A~Mealy machine can be transformed to a Moore machine as shown below:
$$\vcenter{\baselineskip6pt\halign{$\ctr{#}$\qquad
&$\ctr{#}$\qquad
&$\ctr{#}$\qquad
&$\ctr{#}$\qquad
&$\ctr{#}$\cr
&&g&&h\cr
&a&&b\cr
i,?&&j,g&&k,h\cr}}$$

\bigskip\noindent
Generalized sequential machines: a Mealy machine, without restricting inputs
and outputs to be of length~1, and without assuming determinism.

\medskip
\noindent
A ({\it non-deterministic\/}) $gsm$ is:    

A finite set of states, $Q=\{q↓1,q↓2,\ldots\}$;

An input alphabet, $\Sigma =\{\sigma↓1,\sigma↓2,\ldots\}$;

An output alphabet, $\Delta =\{\tau↓1,\tau↓2,\ldots\}$;

A set of start states, $S\subset Q$;

A set of final states, $F\subset Q$;

A transition relation, $\delta\subset Q\times\Sigma↑*\times\Delta↑*\times Q.$

\bigskip
\noindent
A {\it computation\/} of a gsm M is a sequence
$q↓0,x↓1,y↓1,q↓1,x↓2,y↓2,q↓2,\ldots ,x↓n,y↓n,q↓n$, where 
$\langle q↓{i-1},x↓i,y↓i,q↓i\rangle$\break
$\in\delta$, $q↓0\in S$, $q↓n\in F$;
this computation has input $x↓1x↓2\cdots x↓n$,
and output $y↓1y↓2\cdots y↓n$.  The {\it input/output relation\/} $R↓M$ of~$M$ 
is the set of pairs $\langle x,y\rangle$ 
such that for some computation of~$M$, $x$~is the input 
and~$y$ is the output. The {\it input/output function\/} $Q↓M$ of~$M$ is defined by
$Q↓M(x)=\{\,y\mid (x,y)\in R↓M\,\}$.

■ MATERIAL SUPPLIED
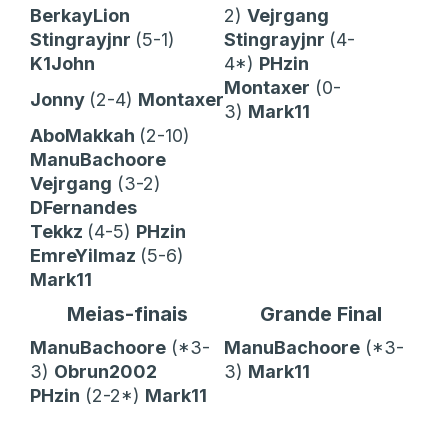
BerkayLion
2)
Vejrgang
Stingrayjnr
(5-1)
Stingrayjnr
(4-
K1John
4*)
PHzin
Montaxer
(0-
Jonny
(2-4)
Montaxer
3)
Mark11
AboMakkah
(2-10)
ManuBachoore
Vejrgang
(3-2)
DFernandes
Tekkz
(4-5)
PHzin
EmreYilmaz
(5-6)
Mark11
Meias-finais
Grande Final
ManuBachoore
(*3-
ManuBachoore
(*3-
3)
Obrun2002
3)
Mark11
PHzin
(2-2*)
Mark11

---

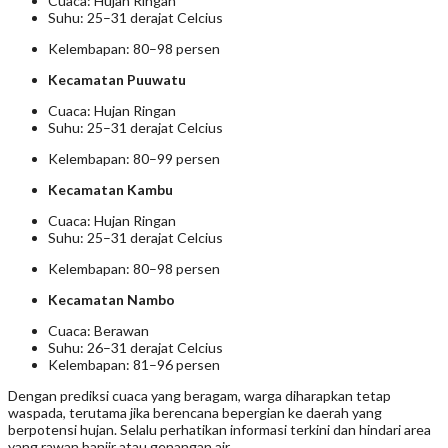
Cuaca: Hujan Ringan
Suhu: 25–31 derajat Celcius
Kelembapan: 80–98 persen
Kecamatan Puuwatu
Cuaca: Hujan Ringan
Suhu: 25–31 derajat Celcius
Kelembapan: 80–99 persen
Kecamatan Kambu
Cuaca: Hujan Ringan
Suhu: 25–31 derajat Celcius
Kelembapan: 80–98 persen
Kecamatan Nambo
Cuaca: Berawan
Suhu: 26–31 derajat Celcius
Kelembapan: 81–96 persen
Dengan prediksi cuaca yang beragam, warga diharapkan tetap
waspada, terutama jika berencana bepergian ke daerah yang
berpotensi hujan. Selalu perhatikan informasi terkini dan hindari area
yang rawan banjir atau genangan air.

---

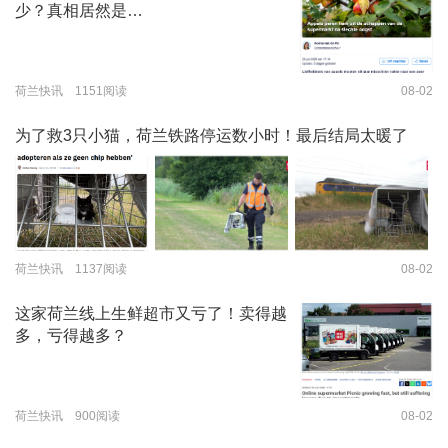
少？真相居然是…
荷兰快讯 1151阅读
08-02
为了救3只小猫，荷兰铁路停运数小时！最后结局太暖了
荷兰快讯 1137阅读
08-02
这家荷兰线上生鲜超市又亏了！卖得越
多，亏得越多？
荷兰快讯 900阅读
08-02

■ QUESTIONS
[1] From the passage on generalized sequential machines, reproduce the portion between "A~Mealy machine can" and "without assuming determinism.", inclusive.
[2] According to the passage on generalized sequential machines, which two restrictions of a Mealy machine does a generalized sequential machine drop?

■ SOLUTIONS IN ORDER
[1]
A~Mealy machine can be transformed to a Moore machine as shown below:
$$\vcenter{\baselineskip6pt\halign{$\ctr{#}$\qquad
&$\ctr{#}$\qquad
&$\ctr{#}$\qquad
&$\ctr{#}$\qquad
&$\ctr{#}$\cr
&&g&&h\cr
&a&&b\cr
i,?&&j,g&&k,h\cr}}$$

\bigskip\noindent
Generalized sequential machines: a Mealy machine, without restricting inputs
and outputs to be of length~1, and without assuming determinism.

[2] It does not restrict inputs and outputs to length 1, and it does not assume determinism.